Ant Group Co., Ltd. has officially open-sourced dInfer, the industry's first high-performance diffusion language model inference framework.
According to the introduction, in benchmark tests, dInfer improved the inference speed of diffusion language models by 10.7 times compared to NVIDIA's diffusion model framework Fast-dLLM. On the code generation task HumanEval, dInfer achieved a speed of 1,011 tokens per second in single-batch inference, becoming the first in the open-source community to achieve diffusion language model single-batch inference speeds that significantly surpass autoregressive models. dInfer's work demonstrates that diffusion language models possess significant efficiency potential that can be realized through systematic innovative engineering, providing a highly competitive option for architectural pathways toward AGI.
On nodes equipped with 8 NVIDIA H800 GPUs, dInfer's performance is remarkable:
In comparison with the previous dLLM inference solution Fast-dLLM, dInfer achieved a massive 10.7-fold improvement in average inference speed (avg TPS) while maintaining equivalent model performance (681 vs 63.6). On the code generation task HumanEval, dInfer achieved a speed of 1,011 tokens per second in single-batch inference. Compared to the AR model Qwen2.5-3B with comparable parameters and performance running on vLLM, the industry's top inference service framework, dInfer's average inference speed is 2.5 times faster (681 vs 277).
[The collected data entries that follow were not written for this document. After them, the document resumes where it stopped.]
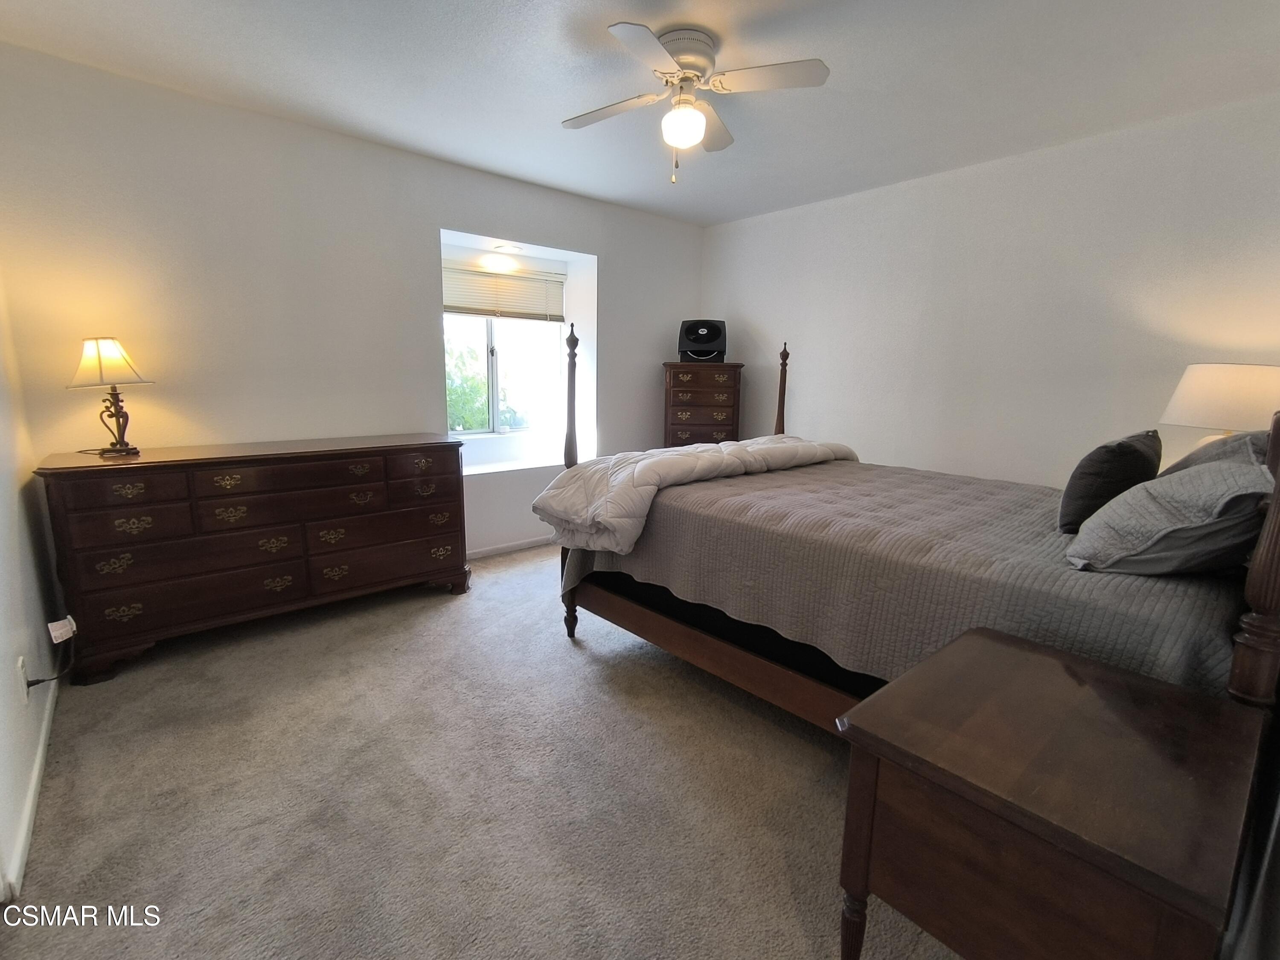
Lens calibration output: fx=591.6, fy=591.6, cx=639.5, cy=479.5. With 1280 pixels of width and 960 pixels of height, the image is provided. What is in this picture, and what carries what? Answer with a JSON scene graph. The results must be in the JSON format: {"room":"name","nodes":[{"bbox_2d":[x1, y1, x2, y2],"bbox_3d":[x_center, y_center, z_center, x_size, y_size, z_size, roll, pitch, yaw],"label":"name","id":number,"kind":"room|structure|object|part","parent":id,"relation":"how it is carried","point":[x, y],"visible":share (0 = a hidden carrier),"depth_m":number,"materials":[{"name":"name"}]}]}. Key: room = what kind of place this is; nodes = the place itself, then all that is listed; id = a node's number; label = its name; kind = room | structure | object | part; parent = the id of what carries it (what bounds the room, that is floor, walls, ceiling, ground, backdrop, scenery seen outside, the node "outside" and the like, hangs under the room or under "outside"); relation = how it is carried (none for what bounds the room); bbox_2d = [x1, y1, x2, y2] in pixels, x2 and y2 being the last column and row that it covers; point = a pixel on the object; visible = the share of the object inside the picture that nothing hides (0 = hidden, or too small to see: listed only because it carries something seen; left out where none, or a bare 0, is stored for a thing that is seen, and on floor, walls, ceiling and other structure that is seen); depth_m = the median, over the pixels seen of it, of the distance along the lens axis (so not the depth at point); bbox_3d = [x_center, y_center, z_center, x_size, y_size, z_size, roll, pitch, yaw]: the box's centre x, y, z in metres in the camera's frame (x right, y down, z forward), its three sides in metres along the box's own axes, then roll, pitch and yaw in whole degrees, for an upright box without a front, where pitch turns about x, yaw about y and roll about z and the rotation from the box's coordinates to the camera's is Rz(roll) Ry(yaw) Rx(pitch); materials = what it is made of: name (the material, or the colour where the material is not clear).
{"room":"bedroom","nodes":[
{"label":"bedroom","id":0,"kind":"room"},
{"bbox_2d":[0,267,62,907],"bbox_3d":[-1.425,-0.108,1.020,0.151,2.498,3.901,-8,14,-40],"label":"left wall","id":1,"kind":"structure","parent":0,"point":[11,676],"depth_m":1.97,"materials":[{"name":"white paint"}]},
{"bbox_2d":[16,654,31,701],"bbox_3d":[-1.882,0.607,1.811,0.009,0.119,0.071,-8,14,-40],"label":"wall socket","id":2,"kind":"object","parent":1,"relation":"attached to","point":[19,662],"visible":0.8,"depth_m":1.79,"materials":[{"name":"white plastic"}]},
{"bbox_2d":[23,643,74,691],"bbox_3d":[-1.925,0.648,1.937,0.064,0.185,0.140,-8,14,-40],"label":"power cord","id":3,"kind":"object","parent":2,"relation":"attached to","point":[38,681],"visible":0.93,"depth_m":1.90,"materials":[{"name":"black plastic"}]},
{"bbox_2d":[47,615,76,644],"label":"tag","id":4,"kind":"object","parent":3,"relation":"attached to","point":[59,622],"visible":0.97,"depth_m":2.11,"materials":[{"name":"white paper"}]},
{"bbox_2d":[1,667,60,901],"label":"baseboard","id":5,"kind":"structure","parent":1,"relation":"attached to","point":[35,778],"depth_m":1.68,"materials":[{"name":"white paint"}]},
{"bbox_2d":[0,45,708,563],"bbox_3d":[-1.126,-0.687,3.915,4.468,2.482,0.294,-8,14,-40],"label":"back wall","id":6,"kind":"structure","parent":0,"point":[610,270],"depth_m":2.99,"materials":[{"name":"white paint"}]},
{"bbox_2d":[442,261,564,438],"bbox_3d":[-1.063,-0.944,4.386,1.114,1.291,0.111,-8,14,-40],"label":"window","id":7,"kind":"structure","parent":6,"relation":"in","point":[494,367],"depth_m":4.47,"materials":[{"name":"clear glass"}]},
{"bbox_2d":[442,261,563,320],"bbox_3d":[-1.017,-1.345,4.272,1.000,0.346,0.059,-8,14,-40],"label":"window blind","id":8,"kind":"object","parent":7,"relation":"attached to","point":[454,307],"visible":0.88,"depth_m":4.26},
{"bbox_2d":[491,242,522,253],"bbox_3d":[-0.930,-1.617,4.140,0.238,0.050,0.238,-8,14,-40],"label":"recessed light","id":9,"kind":"object","parent":6,"relation":"attached to","point":[507,248],"visible":0.99,"depth_m":4.10,"materials":[{"name":"white"}]},
{"bbox_2d":[465,535,555,560],"bbox_3d":[-1.086,0.503,4.079,3.822,0.074,0.014,-8,14,-40],"label":"baseboard","id":10,"kind":"structure","parent":6,"relation":"attached to","point":[483,552],"depth_m":4.20,"materials":[{"name":"white paint"}]},
{"bbox_2d":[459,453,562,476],"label":"window sill","id":11,"kind":"structure","parent":6,"relation":"attached to","point":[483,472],"depth_m":4.31,"materials":[{"name":"white paint"}]},
{"bbox_2d":[0,541,962,959],"bbox_3d":[0.208,0.906,2.372,4.317,0.100,4.794,-8,14,-40],"label":"carpet floor","id":12,"kind":"structure","parent":0,"point":[433,609],"depth_m":1.77,"materials":[{"name":"beige carpet"}]},
{"bbox_2d":[35,433,471,685],"bbox_3d":[-1.743,0.278,2.973,1.669,0.869,0.512,-8,14,-40],"label":"dresser","id":13,"kind":"object","parent":12,"relation":"on","point":[367,455],"visible":0.99,"depth_m":2.64,"materials":[{"name":"brown wood"}]},
{"bbox_2d":[67,336,154,455],"bbox_3d":[-2.246,-0.357,2.522,0.275,0.493,0.278,9,13,38],"label":"table lamp","id":14,"kind":"object","parent":13,"relation":"on","point":[107,364],"visible":0.99,"depth_m":2.46,"materials":[{"name":"metal"}]},
{"bbox_3d":[-2.266,-0.500,2.509,0.320,0.191,0.301,9,13,38],"label":"lamp shade","id":15,"kind":"part","parent":14,"relation":"part of","materials":[{"name":"beige fabric"}]},
{"bbox_3d":[-2.296,-0.281,2.590,0.151,0.298,0.154,9,13,38],"label":"lamp base","id":16,"kind":"part","parent":14,"relation":"part of","materials":[{"name":"metal"}]},
{"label":"drawer","id":17,"kind":"part","parent":13,"relation":"part of","materials":[{"name":"brown wood"}]},
{"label":"drawer","id":18,"kind":"part","parent":13,"relation":"part of","materials":[{"name":"brown wood"}]},
{"bbox_2d":[661,361,743,448],"bbox_3d":[0.470,-0.269,4.765,0.589,1.300,0.449,1,10,-2],"label":"chest of drawers","id":19,"kind":"object","parent":12,"relation":"on","point":[676,404],"visible":0.65,"depth_m":4.53,"materials":[{"name":"brown wood"}]},
{"bbox_2d":[677,319,727,362],"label":"air purifier","id":20,"kind":"object","parent":19,"relation":"on","point":[717,334],"visible":0.98,"depth_m":4.56,"materials":[{"name":"black plastic"}]},
{"bbox_2d":[546,319,1279,738],"bbox_3d":[0.935,0.054,2.455,1.722,1.595,2.314,-8,14,-40],"label":"bed","id":21,"kind":"object","parent":12,"relation":"on","point":[1257,587],"visible":0.57,"depth_m":1.94,"materials":[{"name":"brown wood"}]},
{"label":"bed leg","id":22,"kind":"part","parent":21,"relation":"part of","materials":[{"name":"brown wood"}]},
{"bbox_2d":[559,456,1249,703],"bbox_3d":[1.000,0.319,2.511,1.670,0.520,2.186,-8,14,-40],"label":"bedspread","id":23,"kind":"object","parent":21,"relation":"on","point":[1191,587],"visible":0.51,"depth_m":1.85,"materials":[{"name":"fabric"}]},
{"bbox_2d":[535,434,862,554],"bbox_3d":[0.393,0.005,2.969,1.817,0.393,0.681,-8,14,-40],"label":"comforter","id":24,"kind":"object","parent":23,"relation":"on","point":[698,461],"visible":0.86,"depth_m":2.62,"materials":[{"name":"fabric"}]},
{"bbox_2d":[1056,429,1163,533],"bbox_3d":[1.588,-0.002,1.990,0.521,0.322,0.215,-8,14,-40],"label":"dark pillow","id":25,"kind":"object","parent":23,"relation":"on","point":[1106,461],"visible":0.85,"depth_m":1.85,"materials":[{"name":"fabric"}]},
{"bbox_2d":[1066,456,1274,575],"bbox_3d":[1.459,0.084,1.595,0.610,0.304,0.388,-8,14,-40],"label":"pillow","id":26,"kind":"object","parent":23,"relation":"on","point":[1201,485],"visible":0.95,"depth_m":1.45,"materials":[{"name":"grey fabric"}]},
{"bbox_2d":[1160,427,1274,476],"bbox_3d":[1.986,-0.022,2.027,0.693,0.343,0.354,-8,14,-40],"label":"pillow","id":27,"kind":"object","parent":23,"relation":"on","point":[1254,439],"visible":0.2,"depth_m":1.90,"materials":[{"name":"grey fabric"}]},
{"bbox_2d":[834,625,1270,959],"bbox_3d":[0.773,0.771,1.164,0.624,0.649,0.536,-8,14,-40],"label":"nightstand","id":28,"kind":"object","parent":12,"relation":"on","point":[1042,662],"visible":1,"depth_m":1.00,"materials":[{"name":"brown wood"}]},
{"bbox_2d":[0,0,1279,226],"bbox_3d":[0.132,-1.630,2.066,4.464,0.106,4.553,-8,14,-40],"label":"ceiling","id":29,"kind":"structure","parent":0,"point":[557,25],"depth_m":2.38,"materials":[{"name":"white paint"}]},
{"bbox_2d":[561,21,831,184],"bbox_3d":[0.154,-1.375,2.244,0.906,0.500,0.910,-3,11,-19],"label":"ceiling fan","id":30,"kind":"object","parent":29,"relation":"attached to","point":[682,63],"visible":0.98,"depth_m":2.16,"materials":[{"name":"white metal"}]},
{"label":"fan blade","id":31,"kind":"part","parent":30,"relation":"part of","materials":[{"name":"white wood"}]},
{"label":"motor housing","id":32,"kind":"part","parent":30,"relation":"part of","materials":[{"name":"metal"}]},
{"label":"fan blade","id":33,"kind":"part","parent":30,"relation":"part of","materials":[{"name":"white wood"}]},
{"bbox_2d":[700,91,1279,485],"bbox_3d":[1.868,-0.590,3.665,0.149,2.477,4.264,-8,14,-40],"label":"right wall","id":34,"kind":"structure","parent":0,"point":[807,213],"depth_m":3.26,"materials":[{"name":"white paint"}]},
{"bbox_2d":[1159,361,1279,450],"bbox_3d":[2.464,-0.177,2.485,0.441,0.622,0.442,-8,14,-40],"label":"table lamp","id":35,"kind":"object","parent":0,"point":[1214,385],"visible":0.69,"depth_m":2.34,"materials":[{"name":"white fabric"}]},
{"label":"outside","id":36,"kind":"structure","parent":0,"visible":0},
{"label":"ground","id":37,"kind":"structure","parent":36,"visible":0},
{"bbox_2d":[444,331,491,432],"bbox_3d":[-3.566,-0.814,9.369,3.061,3.843,2.553,-8,14,-40],"label":"tree","id":38,"kind":"object","parent":37,"relation":"on","point":[452,399],"visible":0.18,"depth_m":9.00,"materials":[{"name":"green plant"}]}
]}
Ant Group Co., Ltd. stated that dInfer bridges cutting-edge research with industrial implementation, marking a crucial step for diffusion language models from "theoretically feasible" to "practically efficient." This open-source release also serves as an invitation to developers and researchers worldwide to jointly explore the enormous potential of diffusion language models and build a more efficient and open AI ecosystem.